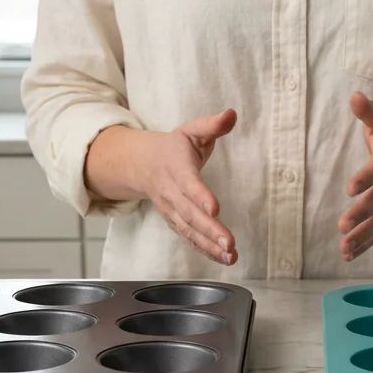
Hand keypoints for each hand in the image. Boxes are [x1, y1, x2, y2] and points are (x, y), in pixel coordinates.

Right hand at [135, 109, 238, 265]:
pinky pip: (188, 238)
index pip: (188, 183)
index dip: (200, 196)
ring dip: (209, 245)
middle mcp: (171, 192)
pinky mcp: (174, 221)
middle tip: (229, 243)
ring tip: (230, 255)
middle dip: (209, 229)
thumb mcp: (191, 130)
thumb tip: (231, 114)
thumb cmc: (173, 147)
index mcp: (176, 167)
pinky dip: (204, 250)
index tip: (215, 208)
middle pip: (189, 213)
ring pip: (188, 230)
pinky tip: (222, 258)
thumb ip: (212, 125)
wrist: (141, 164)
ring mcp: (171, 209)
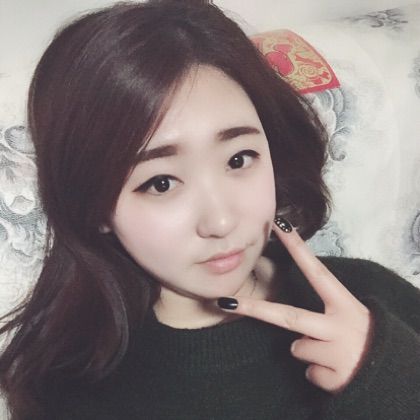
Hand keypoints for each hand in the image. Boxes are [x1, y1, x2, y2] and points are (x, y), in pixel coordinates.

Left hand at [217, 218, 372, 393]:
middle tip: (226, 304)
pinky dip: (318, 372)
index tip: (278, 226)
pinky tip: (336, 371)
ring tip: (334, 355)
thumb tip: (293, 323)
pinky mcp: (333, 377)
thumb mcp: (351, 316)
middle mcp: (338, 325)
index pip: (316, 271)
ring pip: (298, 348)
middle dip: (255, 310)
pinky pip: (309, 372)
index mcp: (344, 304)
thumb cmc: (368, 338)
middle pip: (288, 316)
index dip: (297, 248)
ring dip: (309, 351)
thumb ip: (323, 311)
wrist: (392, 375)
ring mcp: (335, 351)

• • • •

Work request |
Skip the pictures and print each record exactly as it stands.

Written answer |
Hand keypoints for each hand in the image. Boxes are [x1, y1, x2, y2] and points are (x, y), in pixel coordinates.

Right hand at [135, 109, 238, 265]:
pinky pip: (188, 238)
index pip: (188, 183)
index dip: (200, 196)
ring dip: (209, 245)
middle mcp: (171, 192)
pinky mcp: (174, 221)
middle tip: (229, 243)
ring tip: (230, 255)
middle dip: (209, 229)
thumb mcp: (191, 130)
thumb tip: (231, 114)
thumb cmc: (173, 147)
index mcp: (176, 167)
pinky dip: (204, 250)
index tip: (215, 208)
middle pip: (189, 213)
ring pip: (188, 230)
pinky tip: (222, 258)
thumb ip: (212, 125)
wrist: (141, 164)
ring mcp: (171, 209)
Hand keypoints for each hand in the image. Boxes are [x1, y1, x2, y2] and points are (x, y), in pixel coordinates.

Left hand at [217, 218, 372, 393]:
middle tip: (226, 304)
pinky dip: (318, 372)
index tip: (278, 226)
pinky tip: (336, 371)
ring tip: (334, 355)
thumb tip: (293, 323)
pinky mcp: (333, 377)
thumb mcp: (351, 316)
middle mcp: (338, 325)
index pip: (316, 271)
ring pip: (298, 348)
middle dip: (255, 310)
pinky pip: (309, 372)
index mcp: (344, 304)
thumb cmc: (368, 338)
middle pip: (288, 316)
index dip: (297, 248)
ring dip: (309, 351)
thumb ip: (323, 311)
wrist: (392, 375)
ring mcp: (335, 351)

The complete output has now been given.